Obama’s “New Direction” at UN Got Us Nothing

September 23rd, 2010

Patrick Goodenough, CNSNews.com

As President Obama prepares to address the U.N. General Assembly on Thursday, the administration is emphasizing the fruits of Obama’s “new era of engagement” with the world body, but many of the touted achievements are open to challenge.

In a press briefing and accompanying statement Monday, the White House underlined progress in a range of areas, from the work of the U.N.’s Geneva-based Human Rights Council, to rallying support for an Iran sanctions resolution in the Security Council, to pushing for an efficiently-run U.N.

The accomplishments were presented as the result of Obama reversing his predecessor’s unconstructive approach.

“This year’s visit to the U.N. General Assembly comes as we have successfully and dramatically changed our course at the United Nations,” U.S. ambassador to the U.N. Susan Rice told the conference call briefing.

“We’ve ended needless American isolation,” she continued. “We’ve worked to repair what were some badly frayed relationships and scrapped outdated positions.
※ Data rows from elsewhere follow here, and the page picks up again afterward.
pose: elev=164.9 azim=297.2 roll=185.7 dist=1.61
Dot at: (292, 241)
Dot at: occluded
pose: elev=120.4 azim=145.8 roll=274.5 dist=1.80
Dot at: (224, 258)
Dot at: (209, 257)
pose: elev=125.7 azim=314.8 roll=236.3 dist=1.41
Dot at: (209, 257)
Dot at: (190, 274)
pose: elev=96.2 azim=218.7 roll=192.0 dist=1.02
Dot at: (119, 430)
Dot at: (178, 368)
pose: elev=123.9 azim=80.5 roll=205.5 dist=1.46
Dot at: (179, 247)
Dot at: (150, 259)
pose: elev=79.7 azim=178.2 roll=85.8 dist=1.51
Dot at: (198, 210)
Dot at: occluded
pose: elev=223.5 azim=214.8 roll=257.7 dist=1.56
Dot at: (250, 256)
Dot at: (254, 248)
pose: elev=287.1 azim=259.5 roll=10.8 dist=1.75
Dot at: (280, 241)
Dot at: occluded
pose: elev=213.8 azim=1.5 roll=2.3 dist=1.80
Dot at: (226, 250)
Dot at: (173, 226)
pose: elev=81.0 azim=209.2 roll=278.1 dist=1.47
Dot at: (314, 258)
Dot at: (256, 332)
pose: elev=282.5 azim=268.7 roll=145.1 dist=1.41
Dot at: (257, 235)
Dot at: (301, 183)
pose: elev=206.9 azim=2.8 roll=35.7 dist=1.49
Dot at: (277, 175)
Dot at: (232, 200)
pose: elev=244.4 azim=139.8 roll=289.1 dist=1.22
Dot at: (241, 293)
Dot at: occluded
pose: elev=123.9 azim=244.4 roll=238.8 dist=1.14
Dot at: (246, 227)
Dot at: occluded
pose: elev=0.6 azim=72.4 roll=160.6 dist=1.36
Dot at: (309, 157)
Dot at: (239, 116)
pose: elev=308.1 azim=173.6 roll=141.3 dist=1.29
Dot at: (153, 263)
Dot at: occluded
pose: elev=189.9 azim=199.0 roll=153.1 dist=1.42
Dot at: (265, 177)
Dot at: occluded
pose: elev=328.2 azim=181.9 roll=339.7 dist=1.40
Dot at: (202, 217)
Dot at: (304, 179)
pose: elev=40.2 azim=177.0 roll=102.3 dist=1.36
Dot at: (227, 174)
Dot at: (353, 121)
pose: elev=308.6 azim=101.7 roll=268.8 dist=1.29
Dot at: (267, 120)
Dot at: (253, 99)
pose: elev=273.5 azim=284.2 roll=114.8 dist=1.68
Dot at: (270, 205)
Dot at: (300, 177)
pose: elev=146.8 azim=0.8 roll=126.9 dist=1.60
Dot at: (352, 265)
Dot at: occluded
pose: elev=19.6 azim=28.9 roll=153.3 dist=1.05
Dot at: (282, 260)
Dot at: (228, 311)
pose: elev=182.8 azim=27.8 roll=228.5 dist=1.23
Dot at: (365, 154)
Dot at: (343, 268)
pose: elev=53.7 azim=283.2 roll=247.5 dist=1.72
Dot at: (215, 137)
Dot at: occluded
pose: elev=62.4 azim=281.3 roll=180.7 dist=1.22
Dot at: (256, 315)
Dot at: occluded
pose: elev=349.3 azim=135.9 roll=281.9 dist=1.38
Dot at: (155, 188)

And in the process, we’ve built a strong basis for cooperation that advances our security.”

Iran, North Korea

Both the briefing and statement stressed the importance of U.S. leadership in getting the Security Council to impose sanctions on North Korea (resolution 1874 in June 2009) and on Iran (resolution 1929 in June 2010).

While the resolutions did toughen existing sanctions against the regimes, both were watered down at the insistence of permanent Security Council members China and Russia.

The Iran resolution eventually was passed after six months of negotiations during which administration officials pledged that sanctions would be “crippling.”

Monday’s White House statement described the resolution as “the toughest sanctions ever faced by the Iranian government.”

Crucially, however, the resolution did not target gasoline shipments, widely viewed as Tehran’s Achilles heel as it imports up to 40 percent of its gasoline needs.